__Dataset extract__
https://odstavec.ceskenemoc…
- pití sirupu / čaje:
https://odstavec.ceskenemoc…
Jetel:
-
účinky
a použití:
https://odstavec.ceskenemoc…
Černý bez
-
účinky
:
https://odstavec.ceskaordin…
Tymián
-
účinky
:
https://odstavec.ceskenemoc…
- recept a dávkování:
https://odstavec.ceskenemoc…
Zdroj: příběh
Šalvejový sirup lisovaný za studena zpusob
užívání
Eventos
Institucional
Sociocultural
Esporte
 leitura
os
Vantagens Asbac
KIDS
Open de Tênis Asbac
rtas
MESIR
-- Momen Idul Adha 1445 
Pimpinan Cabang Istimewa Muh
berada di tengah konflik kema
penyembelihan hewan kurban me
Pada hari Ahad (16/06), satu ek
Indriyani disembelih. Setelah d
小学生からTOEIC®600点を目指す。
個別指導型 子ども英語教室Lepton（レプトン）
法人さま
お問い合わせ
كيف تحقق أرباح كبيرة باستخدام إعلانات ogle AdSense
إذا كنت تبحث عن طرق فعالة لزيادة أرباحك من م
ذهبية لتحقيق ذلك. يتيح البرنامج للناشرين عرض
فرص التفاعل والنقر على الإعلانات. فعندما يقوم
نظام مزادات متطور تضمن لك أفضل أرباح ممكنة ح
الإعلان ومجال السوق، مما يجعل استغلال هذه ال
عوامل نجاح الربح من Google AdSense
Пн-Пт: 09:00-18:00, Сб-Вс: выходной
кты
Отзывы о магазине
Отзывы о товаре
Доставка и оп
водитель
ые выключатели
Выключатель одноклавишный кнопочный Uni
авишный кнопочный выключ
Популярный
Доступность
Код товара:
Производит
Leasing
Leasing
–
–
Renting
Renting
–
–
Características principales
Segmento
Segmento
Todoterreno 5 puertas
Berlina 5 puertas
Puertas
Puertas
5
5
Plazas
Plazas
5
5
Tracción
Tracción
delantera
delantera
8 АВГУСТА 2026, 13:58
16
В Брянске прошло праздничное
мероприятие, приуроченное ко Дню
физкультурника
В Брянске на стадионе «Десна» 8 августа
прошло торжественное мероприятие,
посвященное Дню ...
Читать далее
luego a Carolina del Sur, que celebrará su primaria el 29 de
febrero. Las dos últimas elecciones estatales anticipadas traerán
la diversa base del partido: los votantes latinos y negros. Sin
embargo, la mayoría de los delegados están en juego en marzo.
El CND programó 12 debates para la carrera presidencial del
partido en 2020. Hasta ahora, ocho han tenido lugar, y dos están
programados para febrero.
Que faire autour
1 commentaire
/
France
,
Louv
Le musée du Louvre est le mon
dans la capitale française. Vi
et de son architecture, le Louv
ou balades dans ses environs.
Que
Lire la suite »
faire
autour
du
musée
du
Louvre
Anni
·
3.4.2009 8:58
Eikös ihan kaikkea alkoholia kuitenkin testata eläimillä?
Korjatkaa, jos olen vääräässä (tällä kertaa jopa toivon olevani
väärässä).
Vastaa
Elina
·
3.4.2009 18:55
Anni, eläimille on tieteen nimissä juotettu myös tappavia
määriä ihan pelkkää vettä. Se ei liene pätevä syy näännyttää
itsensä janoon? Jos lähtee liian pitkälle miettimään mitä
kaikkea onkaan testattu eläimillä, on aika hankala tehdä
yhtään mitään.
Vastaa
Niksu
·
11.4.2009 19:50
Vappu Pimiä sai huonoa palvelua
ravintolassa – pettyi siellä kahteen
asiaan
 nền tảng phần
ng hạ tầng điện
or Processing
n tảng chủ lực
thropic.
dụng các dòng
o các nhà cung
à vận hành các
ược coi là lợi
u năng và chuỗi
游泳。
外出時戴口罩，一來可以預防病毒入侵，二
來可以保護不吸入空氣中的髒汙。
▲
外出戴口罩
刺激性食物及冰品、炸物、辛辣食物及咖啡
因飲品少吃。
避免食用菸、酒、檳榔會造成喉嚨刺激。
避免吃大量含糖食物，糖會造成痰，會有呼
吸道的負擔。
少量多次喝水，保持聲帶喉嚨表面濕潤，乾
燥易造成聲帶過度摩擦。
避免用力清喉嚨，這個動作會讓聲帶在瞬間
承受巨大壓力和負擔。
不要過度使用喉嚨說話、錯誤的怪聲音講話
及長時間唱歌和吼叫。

__Exercise description__
Tally up the lines of the listing containing the word "eläimillä". Give only the total.

__Answer to this task__
2